We may not be so lucky next time…
Expanded from: http://www.techdirt.com/articles/20121017/06533320729/free-software-foundation-certifies-3d-printer-why-that-matters.shtml

INTELLECTUAL PROPERTY: DRM for 3DP? >

Most 3DPrinting has been done in industry or by hobbyists who share their designs freely online. Now Intellectual Ventures, the company run by former Microsoft CTO Nathan Myhrvold, has been issued a patent on a system that could prevent people from printing objects using designs they haven’t paid for.

The patent, issued Tuesday by the U.S. Patent & Trademark Office, is titled Manufacturing control system and describes methods for managing object production rights.”

The patent basically covers the idea of digital rights management, or DRM, for 3DPrinters. Like with eBooks that won’t open unless you pay Barnes & Noble to use its Nook Reader, with Myhrvold’s technology your 3DPrinter won’t print unless you’ve paid up.

You load a file into your printer, then your printer checks to make sure it has the rights to make the object, to make it out of what material, how many times, and so on,” says Michael Weinberg, a staff lawyer at the non-profit Public Knowledge, who reviewed the patent – “It’s a very broad patent.”

The patent isn’t limited to 3DPrinting, also known as additive manufacturing. It also covers using digital files in extrusion, ejection, stamping, die casting, printing, painting, and tattooing and with materials that include “skin, textiles, edible substances, paper, and silicon printing.”

This is an attempt to assert ownership over DRM for 3DPrinting. It’s ‘Let’s use DRM to stop unauthorized copying of things’,” says Weinberg, author of It Will Be Awesome If They Don’t Screw it Up – a 2010 white paper on how intellectual property rights could harm the development of 3DPrinting.But Weinberg points out the big loophole to all this: “nothing says manufacturers have to use DRM.”
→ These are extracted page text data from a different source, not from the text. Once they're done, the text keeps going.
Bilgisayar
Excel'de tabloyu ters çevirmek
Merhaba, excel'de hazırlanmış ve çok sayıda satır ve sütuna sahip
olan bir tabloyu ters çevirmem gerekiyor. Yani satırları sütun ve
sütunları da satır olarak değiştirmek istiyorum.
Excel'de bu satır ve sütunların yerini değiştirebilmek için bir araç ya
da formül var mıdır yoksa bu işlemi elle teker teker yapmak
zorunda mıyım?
The manufacturing control patent, number 8,286,236, was filed back in 2008 and issued on October 9th to Invention Science Fund I, an arm of Myhrvold’s company.

Myhrvold’s timing of the 3DPrinting revolution could be perfect. The company MakerBot just opened the first retail store dedicated to 3DPrinters in Manhattan’s trendy SoHo neighbourhood. The second by company DeezerMaker opened within days afterwards in California.

People have begun accepting there is going to be wide access to [3DPrinting] machines, and they are going to be able to create a wide range of things,” says Michaels. “People will want to control that. This patent is people thinking about how to do it.”